# DBS and the demise of iGoogle



## itzme (Jan 17, 2008)

With iGoogle ending this month I've been searching for something similar that has a bookmark widget and works well on an ipad. After lots of trial and error, I think I got one called igHome working to my liking. It has one problem though, my Google Bookmark widget has DBSTalk, but when I touch the link I get this error message:

{"message":"Cross domain request is not allowed: http:\/\/www.ighome.com","type":"alert"}

I think I see the issue, but might it be something that DBStalk could fix? My other forum,sites, and blog links all seem to work just fine.


----------



## BLWedge09 (Jan 6, 2007)

It sounds as though whatever link is being used for DBSTalk is trying to be opened by igHome via javascript with some sort of wrapper being applied by igHome. For security reasons, we and most other sites don't allow that. In fact, it's generally not us adding that functionality, it's generally the browser refusing to do that. That is what is commonly referred to as cross-site scripting and is a huge security risk associated with most of the major holes/flaws in forum software found over the last few years.

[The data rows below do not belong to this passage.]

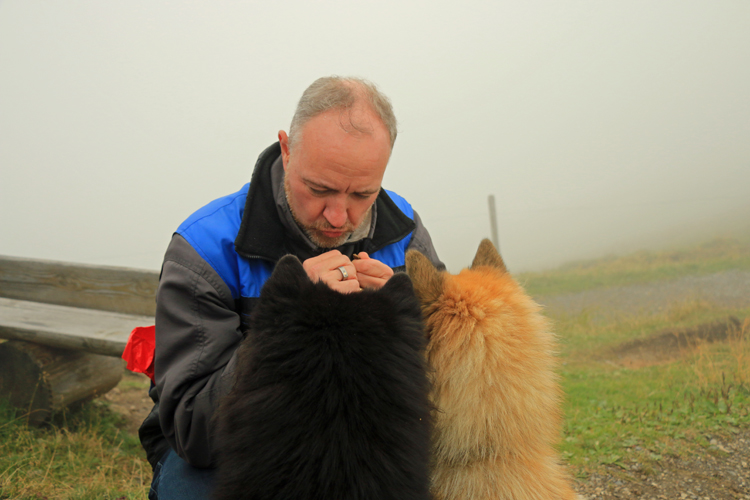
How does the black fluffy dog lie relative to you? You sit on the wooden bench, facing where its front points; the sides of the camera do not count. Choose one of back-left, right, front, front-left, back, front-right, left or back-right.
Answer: front-left

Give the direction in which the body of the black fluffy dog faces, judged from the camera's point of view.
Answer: away from the camera

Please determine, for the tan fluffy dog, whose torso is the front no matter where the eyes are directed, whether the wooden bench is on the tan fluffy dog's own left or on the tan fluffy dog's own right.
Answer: on the tan fluffy dog's own left

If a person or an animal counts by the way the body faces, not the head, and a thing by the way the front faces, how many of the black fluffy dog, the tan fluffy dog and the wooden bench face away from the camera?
2

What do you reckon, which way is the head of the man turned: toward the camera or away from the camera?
toward the camera

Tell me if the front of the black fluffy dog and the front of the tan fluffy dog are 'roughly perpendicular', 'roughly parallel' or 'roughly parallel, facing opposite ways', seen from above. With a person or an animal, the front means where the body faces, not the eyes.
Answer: roughly parallel

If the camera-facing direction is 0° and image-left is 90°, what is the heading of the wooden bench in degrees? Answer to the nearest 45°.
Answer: approximately 45°

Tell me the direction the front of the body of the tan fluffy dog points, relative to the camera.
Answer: away from the camera

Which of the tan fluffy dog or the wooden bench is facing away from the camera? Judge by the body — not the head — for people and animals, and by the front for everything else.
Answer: the tan fluffy dog

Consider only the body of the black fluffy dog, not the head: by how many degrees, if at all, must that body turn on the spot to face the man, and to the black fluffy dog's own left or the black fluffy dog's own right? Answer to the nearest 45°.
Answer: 0° — it already faces them

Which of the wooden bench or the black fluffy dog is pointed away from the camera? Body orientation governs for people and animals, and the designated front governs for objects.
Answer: the black fluffy dog
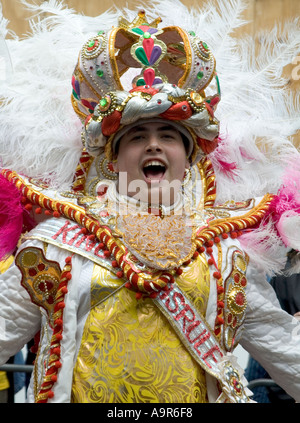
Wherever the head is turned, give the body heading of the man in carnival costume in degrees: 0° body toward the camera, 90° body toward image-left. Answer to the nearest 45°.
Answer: approximately 0°

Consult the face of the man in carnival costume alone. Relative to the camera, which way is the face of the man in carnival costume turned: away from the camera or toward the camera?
toward the camera
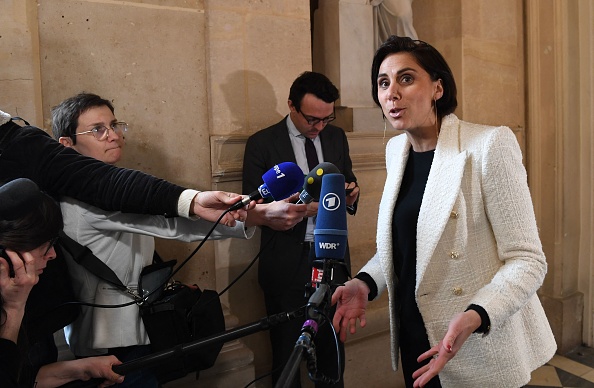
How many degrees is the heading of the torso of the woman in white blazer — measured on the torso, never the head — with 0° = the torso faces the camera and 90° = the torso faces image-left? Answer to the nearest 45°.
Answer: approximately 45°

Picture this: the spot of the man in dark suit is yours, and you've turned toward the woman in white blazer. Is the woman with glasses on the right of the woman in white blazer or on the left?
right

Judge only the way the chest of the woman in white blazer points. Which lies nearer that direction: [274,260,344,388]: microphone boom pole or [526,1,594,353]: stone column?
the microphone boom pole

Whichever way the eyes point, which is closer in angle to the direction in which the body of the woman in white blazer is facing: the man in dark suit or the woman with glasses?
the woman with glasses

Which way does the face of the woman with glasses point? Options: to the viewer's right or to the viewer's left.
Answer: to the viewer's right

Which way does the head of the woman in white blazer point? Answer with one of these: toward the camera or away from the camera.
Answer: toward the camera

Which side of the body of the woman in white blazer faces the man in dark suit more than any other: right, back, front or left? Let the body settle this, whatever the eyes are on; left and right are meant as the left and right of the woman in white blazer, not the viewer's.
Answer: right

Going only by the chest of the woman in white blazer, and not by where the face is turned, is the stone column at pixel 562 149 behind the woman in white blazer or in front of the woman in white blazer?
behind

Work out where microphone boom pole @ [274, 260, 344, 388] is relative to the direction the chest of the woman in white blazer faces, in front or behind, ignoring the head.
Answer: in front

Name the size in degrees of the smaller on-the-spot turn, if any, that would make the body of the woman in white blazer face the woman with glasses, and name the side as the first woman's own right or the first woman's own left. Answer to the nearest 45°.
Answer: approximately 45° to the first woman's own right

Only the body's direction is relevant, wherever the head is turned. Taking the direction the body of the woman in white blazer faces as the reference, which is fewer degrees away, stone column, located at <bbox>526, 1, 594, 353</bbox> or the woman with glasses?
the woman with glasses
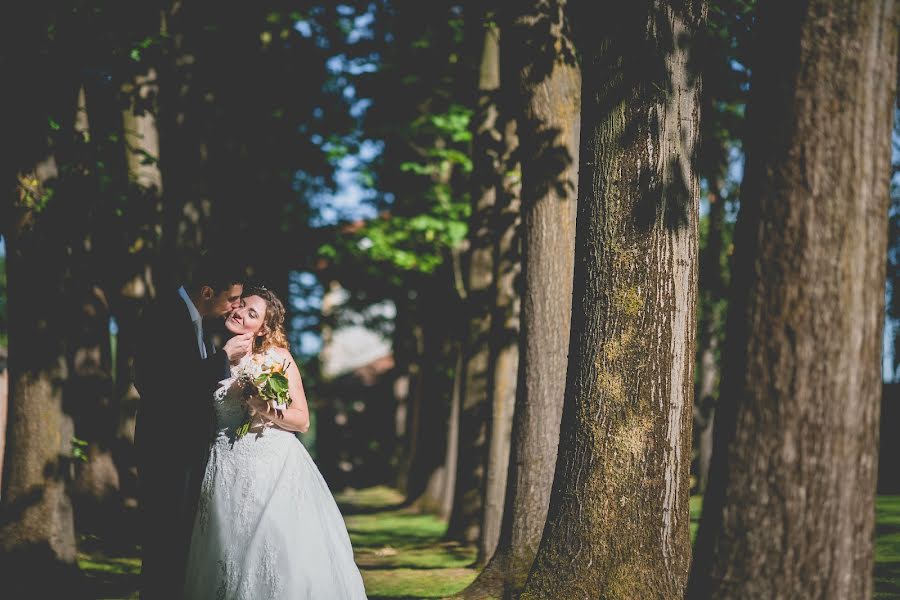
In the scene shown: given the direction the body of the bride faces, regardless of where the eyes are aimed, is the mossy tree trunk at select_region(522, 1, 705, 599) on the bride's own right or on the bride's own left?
on the bride's own left

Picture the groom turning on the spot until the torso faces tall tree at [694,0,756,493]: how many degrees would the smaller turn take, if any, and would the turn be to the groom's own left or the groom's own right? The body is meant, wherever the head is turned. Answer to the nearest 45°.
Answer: approximately 45° to the groom's own left

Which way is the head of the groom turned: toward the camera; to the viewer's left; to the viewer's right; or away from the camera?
to the viewer's right

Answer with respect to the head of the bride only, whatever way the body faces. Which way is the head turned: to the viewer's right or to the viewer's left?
to the viewer's left

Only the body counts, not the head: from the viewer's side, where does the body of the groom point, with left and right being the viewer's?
facing to the right of the viewer

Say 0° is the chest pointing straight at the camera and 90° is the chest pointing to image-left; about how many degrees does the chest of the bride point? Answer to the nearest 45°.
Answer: approximately 45°

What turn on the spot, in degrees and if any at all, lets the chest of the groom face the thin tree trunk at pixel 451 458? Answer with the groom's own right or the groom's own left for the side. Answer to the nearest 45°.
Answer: approximately 90° to the groom's own left

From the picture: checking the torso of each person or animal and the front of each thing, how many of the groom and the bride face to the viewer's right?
1
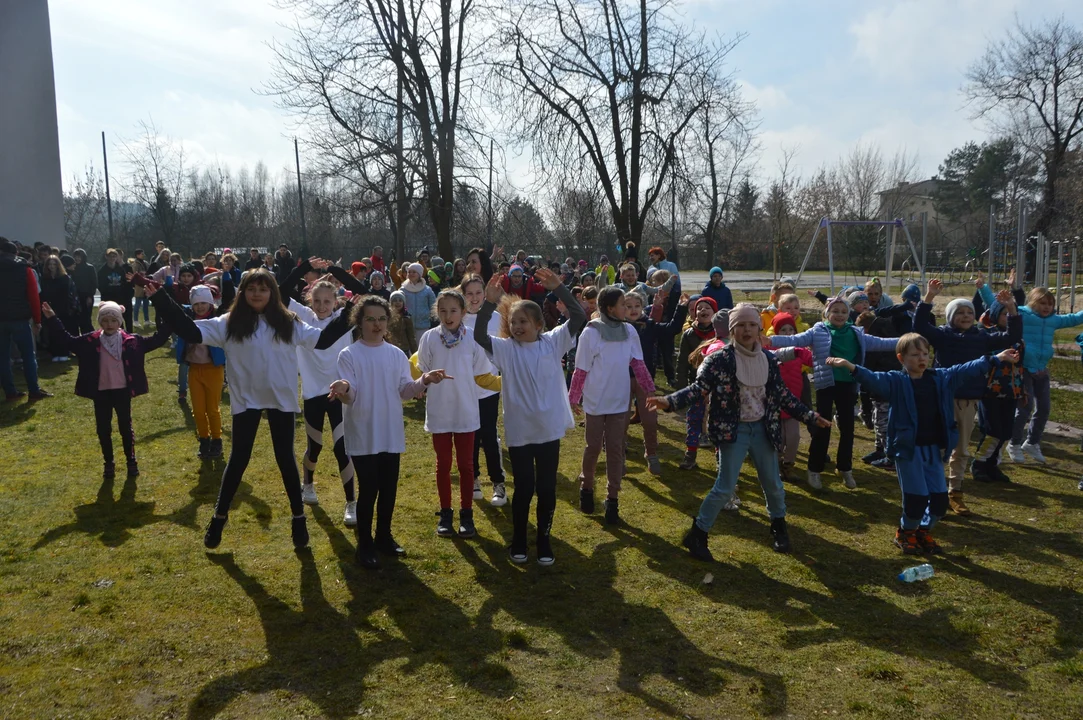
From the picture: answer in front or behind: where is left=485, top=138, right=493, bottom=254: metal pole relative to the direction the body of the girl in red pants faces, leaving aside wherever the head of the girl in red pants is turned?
behind

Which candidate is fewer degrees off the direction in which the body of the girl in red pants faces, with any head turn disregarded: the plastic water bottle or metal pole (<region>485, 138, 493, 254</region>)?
the plastic water bottle

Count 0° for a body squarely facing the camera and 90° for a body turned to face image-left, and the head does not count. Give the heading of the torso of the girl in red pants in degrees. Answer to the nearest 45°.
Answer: approximately 0°

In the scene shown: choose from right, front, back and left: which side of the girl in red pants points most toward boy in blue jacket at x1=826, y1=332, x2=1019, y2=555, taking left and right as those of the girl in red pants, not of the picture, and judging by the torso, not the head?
left

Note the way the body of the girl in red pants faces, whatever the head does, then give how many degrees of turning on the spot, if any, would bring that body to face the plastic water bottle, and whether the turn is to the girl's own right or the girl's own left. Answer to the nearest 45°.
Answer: approximately 90° to the girl's own left
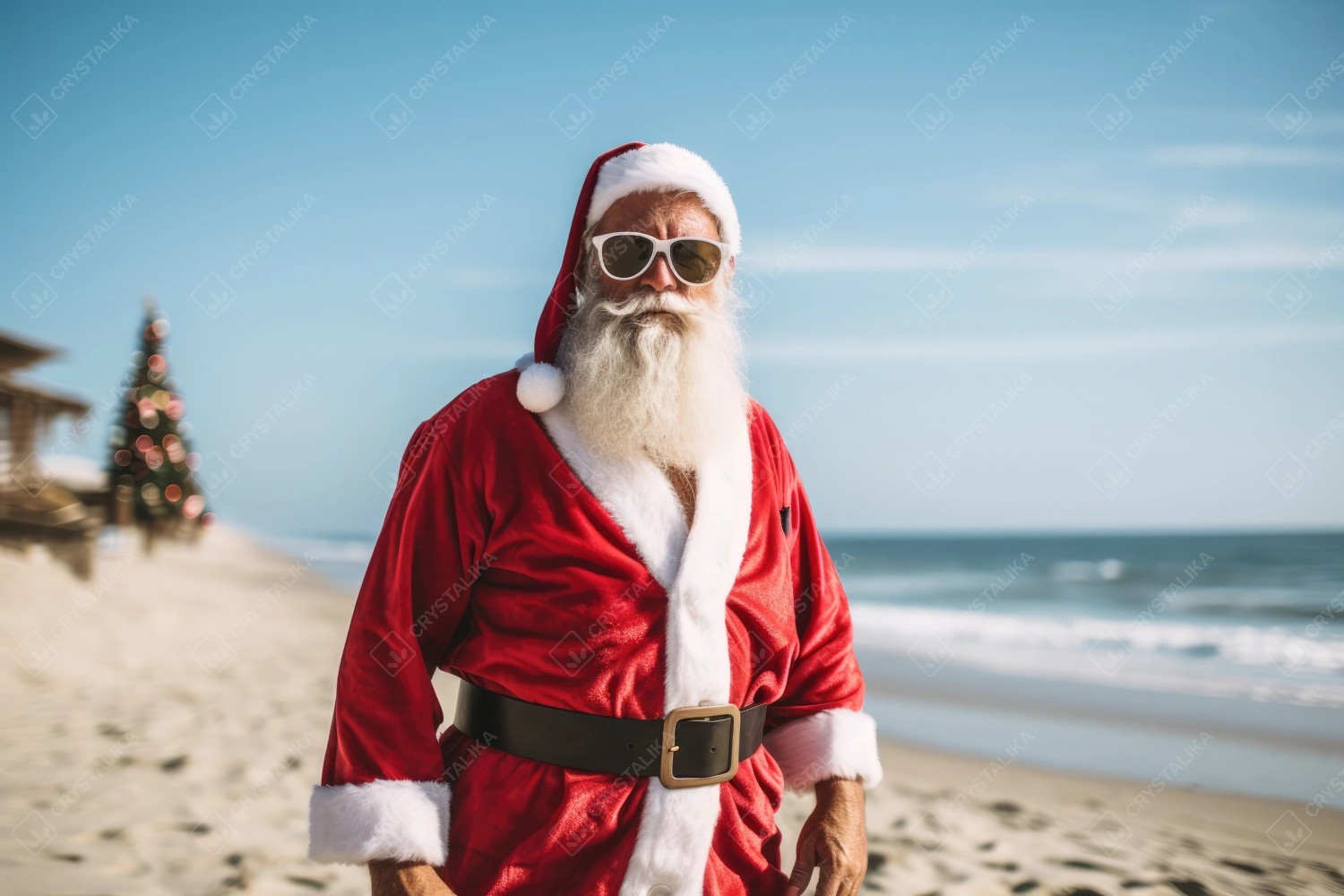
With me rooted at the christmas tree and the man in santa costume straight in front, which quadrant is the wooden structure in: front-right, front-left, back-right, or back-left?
front-right

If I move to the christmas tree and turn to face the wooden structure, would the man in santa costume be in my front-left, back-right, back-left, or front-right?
front-left

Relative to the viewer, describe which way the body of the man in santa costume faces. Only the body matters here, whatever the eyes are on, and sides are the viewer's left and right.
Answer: facing the viewer and to the right of the viewer

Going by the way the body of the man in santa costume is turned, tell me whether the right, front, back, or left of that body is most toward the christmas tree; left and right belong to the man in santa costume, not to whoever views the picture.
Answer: back

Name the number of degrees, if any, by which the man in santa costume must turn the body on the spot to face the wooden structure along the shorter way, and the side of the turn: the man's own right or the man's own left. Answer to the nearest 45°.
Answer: approximately 180°

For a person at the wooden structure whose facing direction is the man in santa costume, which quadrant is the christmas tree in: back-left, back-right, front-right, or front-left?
back-left
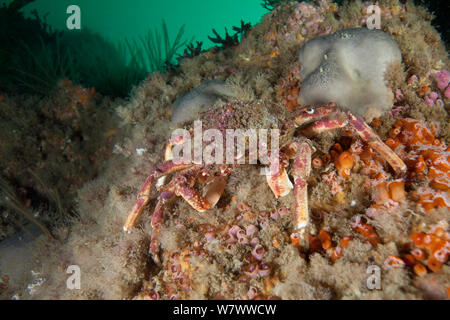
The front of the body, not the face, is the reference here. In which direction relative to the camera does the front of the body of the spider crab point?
toward the camera
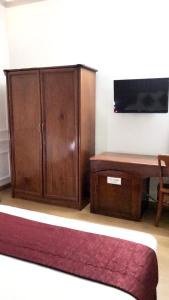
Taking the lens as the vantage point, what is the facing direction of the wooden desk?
facing the viewer

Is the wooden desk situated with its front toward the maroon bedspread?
yes

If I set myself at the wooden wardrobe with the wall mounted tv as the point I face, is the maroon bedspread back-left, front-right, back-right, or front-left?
front-right

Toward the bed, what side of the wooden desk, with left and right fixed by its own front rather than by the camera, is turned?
front

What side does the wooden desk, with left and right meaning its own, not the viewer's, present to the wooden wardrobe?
right
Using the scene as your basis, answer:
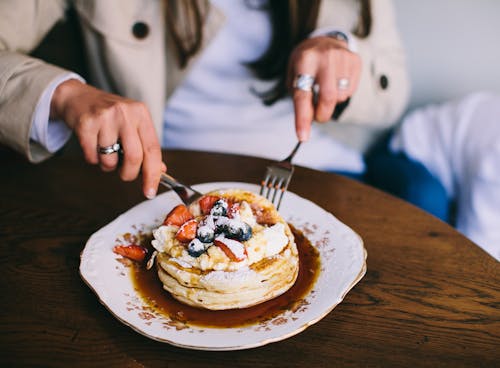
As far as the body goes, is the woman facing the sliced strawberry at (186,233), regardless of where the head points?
yes

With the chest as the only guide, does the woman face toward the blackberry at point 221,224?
yes

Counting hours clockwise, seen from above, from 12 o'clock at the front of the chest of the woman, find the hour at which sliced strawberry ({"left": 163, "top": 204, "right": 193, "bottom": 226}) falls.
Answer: The sliced strawberry is roughly at 12 o'clock from the woman.

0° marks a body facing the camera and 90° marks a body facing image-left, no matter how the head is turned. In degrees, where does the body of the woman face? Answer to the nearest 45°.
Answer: approximately 0°

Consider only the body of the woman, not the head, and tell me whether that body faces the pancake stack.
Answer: yes

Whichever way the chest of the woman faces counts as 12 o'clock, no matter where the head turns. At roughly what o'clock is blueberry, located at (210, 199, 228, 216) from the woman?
The blueberry is roughly at 12 o'clock from the woman.

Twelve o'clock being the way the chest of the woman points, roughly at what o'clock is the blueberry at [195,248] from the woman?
The blueberry is roughly at 12 o'clock from the woman.
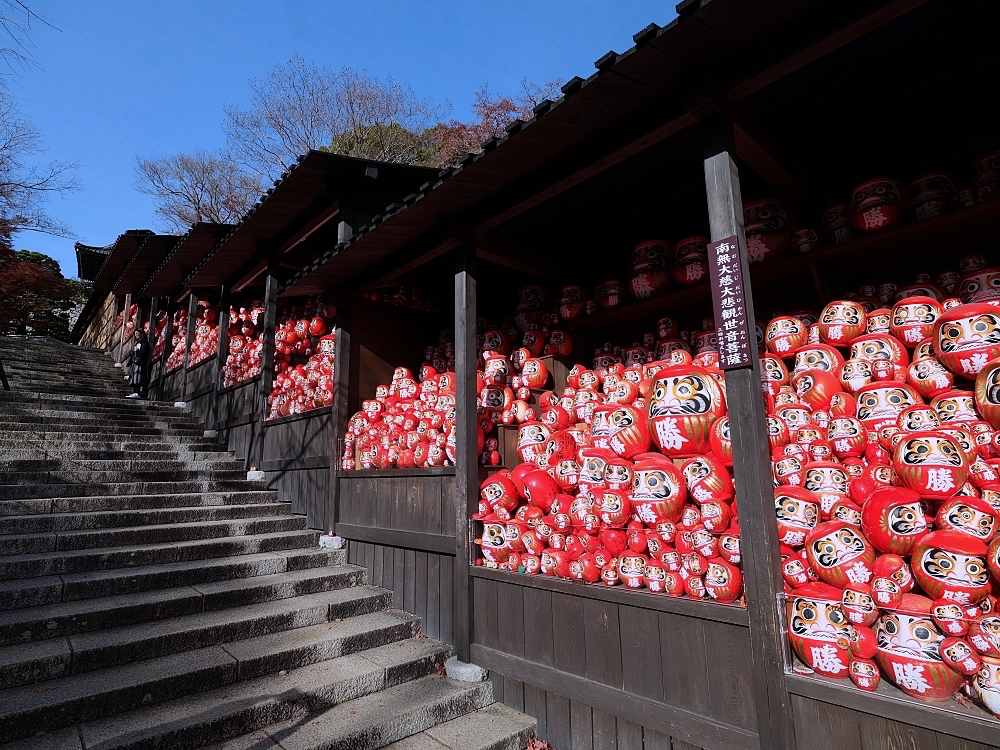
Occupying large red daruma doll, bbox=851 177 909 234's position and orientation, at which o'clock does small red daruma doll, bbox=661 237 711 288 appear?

From what you've said, it sounds like you're using the widget that uses an exported file of your google bookmarks. If other forums work correctly, I think you need to check what exactly is linked in that bookmark. I suspect the problem lies there somewhere.


----------



## itzme (Jan 17, 2008)

Brandon Wedgeworth said:


> From what you've said, it sounds like you're using the widget that uses an exported file of your google bookmarks. If other forums work correctly, I think you need to check what exactly is linked in that bookmark. I suspect the problem lies there somewhere.


Yes, you're right that its a widget using an exported file of my Google bookmarks. The link is supposed to take me to here: http://www.dbstalk.com/forum/58-directv-cutting-edge/ I stay logged in to DBSTalk. I think the error only occurs when I use it on my iPad's Safari.

Thanks for the thorough reply!


----------



## itzme (Jan 17, 2008)

I can confirm that the bookmark links to DBSTalk fails only when I use it on my iPad, either in the iPad's Safari or in the Chrome App. The link works as expected when I'm on a desktop PC. Similar links, like to the AVSForum, work fine on the iPad, so that leads me back to this maybe being an issue for DBSTalk?


----------



## mgavs (Jun 17, 2007)

Same problem here on iPad, no issues with all other sites like avsforum, satelliteguys, etc. not easy to find anything now.


----------



## mgavs (Jun 17, 2007)

This is what I get from google to dbstalk
{"message":"Cross domain request is not allowed: https:\/\/www.google.com","type":"alert"}


----------



## itzme (Jan 17, 2008)

I noticed today that the google bookmark to DBStalk worked! Thanks.


----------



## David Bott (Jul 12, 2005)

We made no change. So it must have been something browser side or google side.


----------



## itzme (Jan 17, 2008)

Interesting. I wondered which end "fixed" it. Regardless, thanks for your input!


----------